Thus, certain electrical components that would otherwise not be
able to withstand the autoclave environment can be encased or
covered with the epoxy or coating, thereby protecting the
electrical components from exposure to the moisture and pressure in
the autoclaving environment without damage caused to the electrical
components.
[0041] FIG. 2 illustrates an example of a computing system 205 that
includes a compute device 230 and an autoclavable human interface
device 210. The compute device 230 can be a processor-based device,
which can include but is not limited to, a desktop computer,
laptops or notebook computers, tablet computers, mobile devices,
mainframe computer systems, desktop workstations, mobile
workstations, server, network computers, televisions, gaming
systems, etc. The autoclavable human interface device 210 can
include, but is not limited to, a keyboard, a computer mouse, a
game controller, a joystick, a remote control, etc. The
autoclavable human interface device 210 can be capable of
withstanding repeated autoclaving procedures. In other words, the
autoclavable human interface device 210 and components within the
autoclavable human interface device 210 can be capable of
withstanding autoclave conditions which include simultaneous
exposure to a defined temperature and a defined moisture pressure
level for a duration of time without damage caused to the
autoclavable human interface device 210 and its components.

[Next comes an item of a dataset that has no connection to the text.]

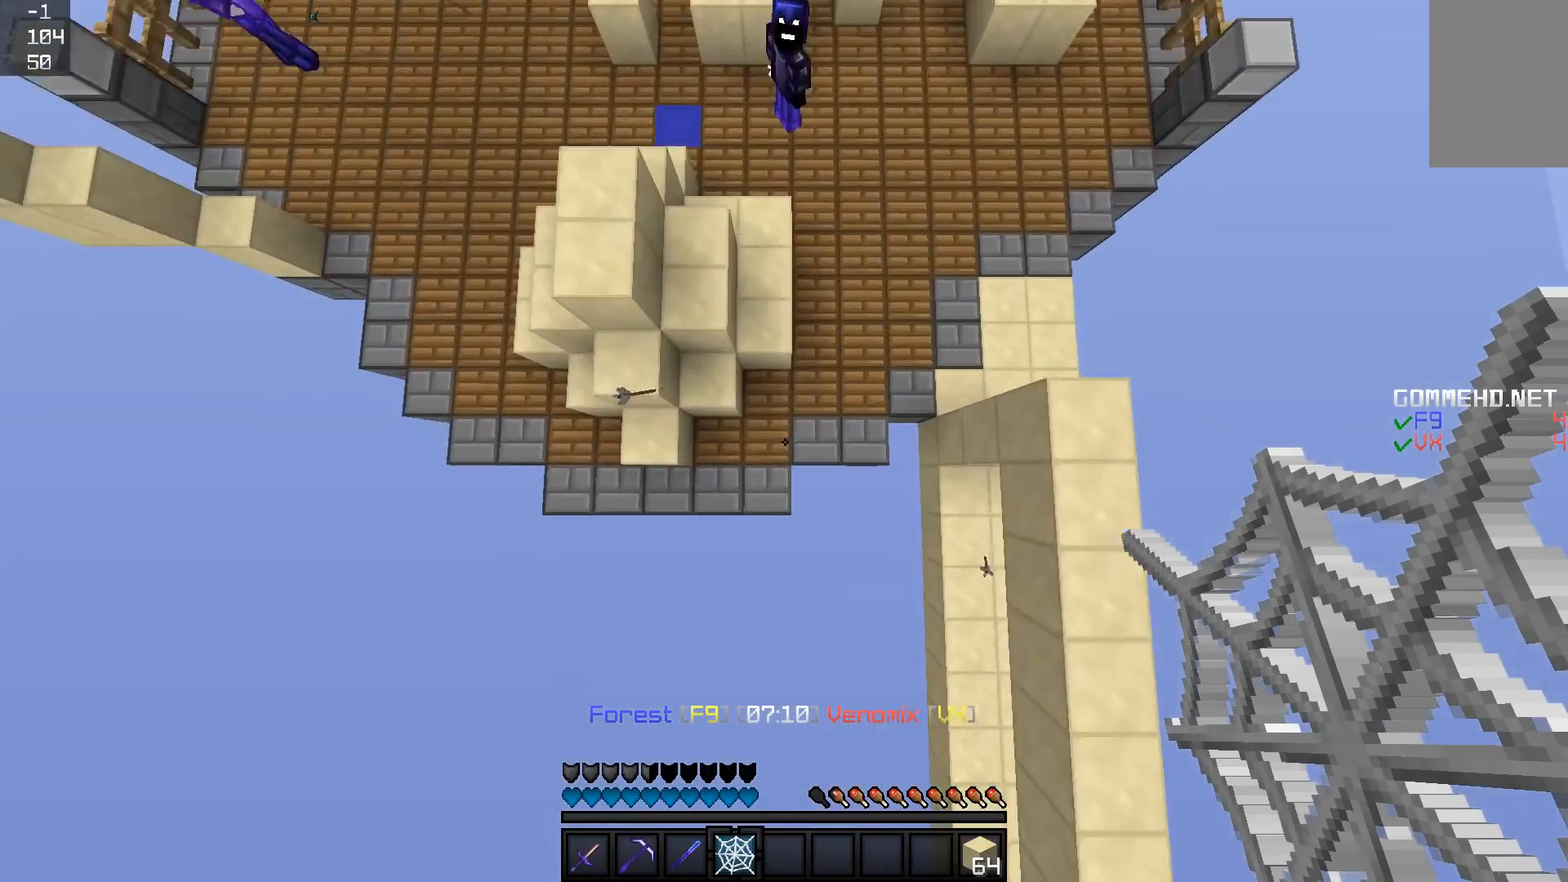
{"keys": ["w"], "mouse": ["left"], "events": [[84, "a", "down"], [84, "mouse_right", "down"], [267, "mouse_right", "up"], [317, "a", "up"], [417, "mouse_left", "down"]]}
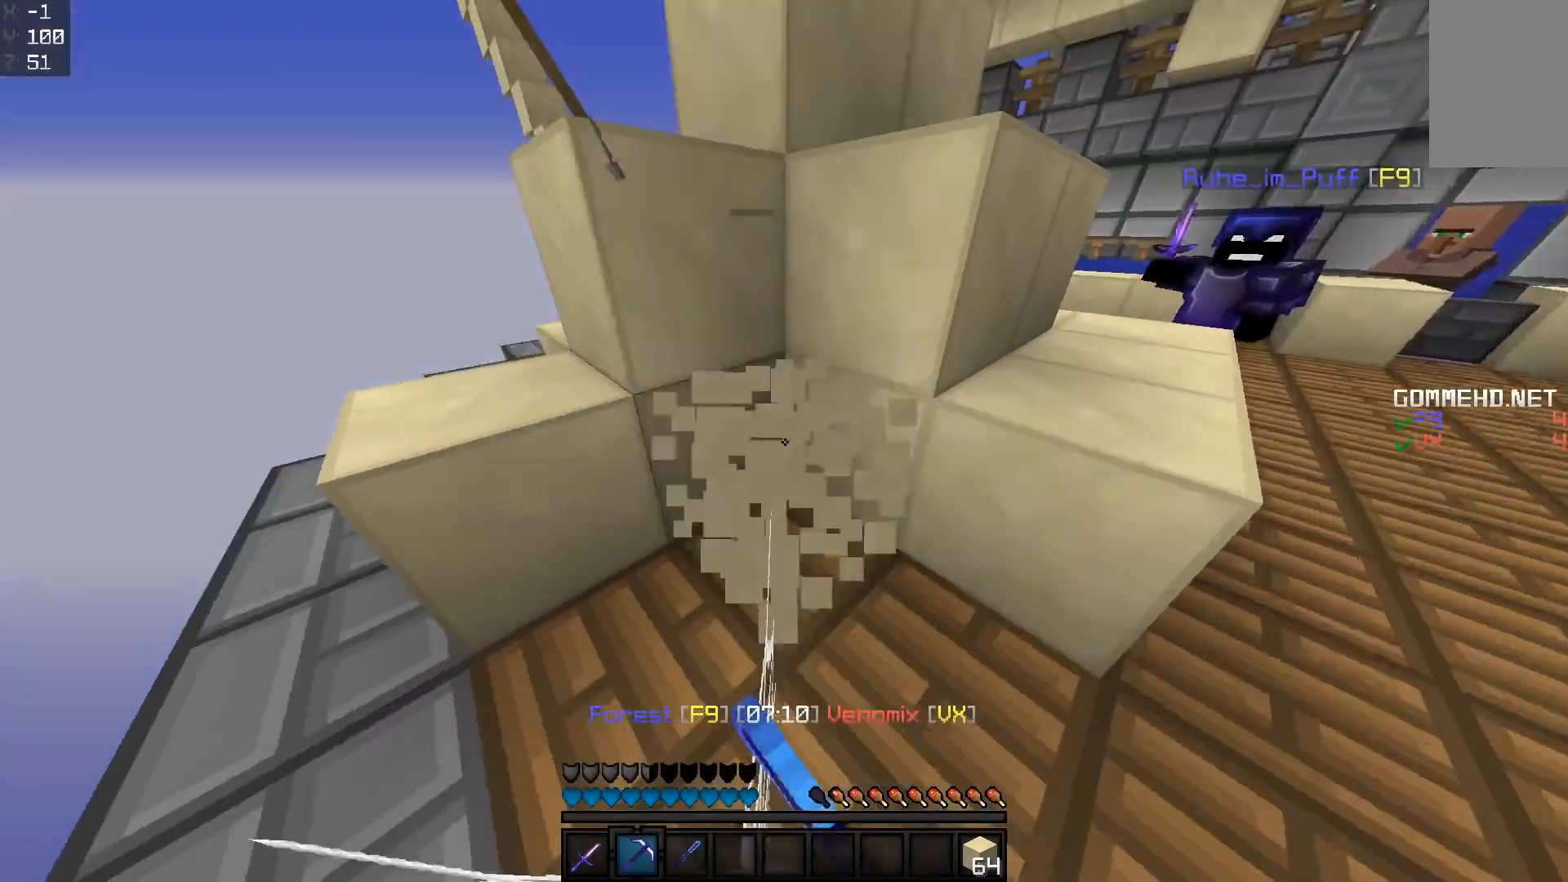
{"keys": ["a", "w"], "mouse": ["left"], "events": [[167, "a", "down"]]}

[0042] In one example, the autoclavable human interface device 210
can include various device components, such as a housing 212,
electrical or electronics components 214, keys or buttons 216,
pigmented inks 218 and/or a cable 220. The device components can be
formed using selected construction materials (e.g., plastics,
metals) and/or encased in component coatings that offer protection
during autoclaving. For example, the housing 212 and the
keys/buttons 216 can be constructed using materials (e.g.,
polymers) having a glass transition temperature and/or a heat
deflection temperature that satisfies a defined criteria. For
example, the glass transition temperature and/or a heat deflection
temperature can be above a defined threshold or above a defined
threshold by a certain margin. As a result, the housing 212 and the
keys/buttons 216 may be able to withstand exposure to the heat,
moisture, etc. during the autoclaving process without damage caused
to the housing 212 and the keys/buttons 216. Further, the
electronic components 214 can be constructed using materials (e.g.,
metals) having a melting temperature that satisfies a defined
criteria, which can result in the electronic components 214 being
able to withstand the autoclaving process without damage to the
electronic components 214. In some cases, the electronic components
214 can be encased in component coatings to protect against
moisture and/or humidity applied during the autoclaving process.
Further, the pigmented inks 218 and the cable 220 can be formed
using selected materials having properties that satisfy a defined
criteria. Thus, the pigmented inks 218 and the cable 220 may be
able to withstand exposure to the heat, moisture, etc. during the
autoclaving process without damage caused to the pigmented inks 218
and the cable 220.
[0043] FIG. 3 is a flowchart illustrating one example method 300 of
making an autoclavable human interface device. The method can
include assembling an autoclavable human interface device that
includes a first component and a second component, wherein the
first component is constructed of a first material exposable to
autoclave conditions without damage caused to the first component.
The autoclave conditions can include simultaneous exposure to a
temperature from 121.degree. C. to 270.degree. C., and a moisture
pressure level from 1 psi to 30 psi above atmospheric pressure for
a duration of 10 minutes to 60 minutes. The second component can be
constructed of a second material that is susceptible to damage
under the autoclave conditions, as in block 310. The method can
include applying a component coating on the second component either
before or after assembling the autoclavable human interface device,
wherein the component coating on the second component encases the
second component at locations susceptible to damage under the
autoclave conditions, and wherein the component coating is
exposable to the autoclave conditions without allowing damage to
the second component, as in block 320.
[0044] While the flowcharts presented for this disclosure can imply
a specific order of execution, the order of execution can differ
from what is illustrated. For example, the order of two more blocks
can be rearranged relative to the order shown. Further, multiple
blocks shown in succession can be executed in parallel or with
partial parallelization. In some configurations, block(s) shown in
the flow chart can be omitted or skipped. A number of counters,
state variables, warning semaphores, or messages can be added to
the logical flow for purposes of enhanced utility, accounting,
performance, measurement, troubleshooting or for similar
reasons.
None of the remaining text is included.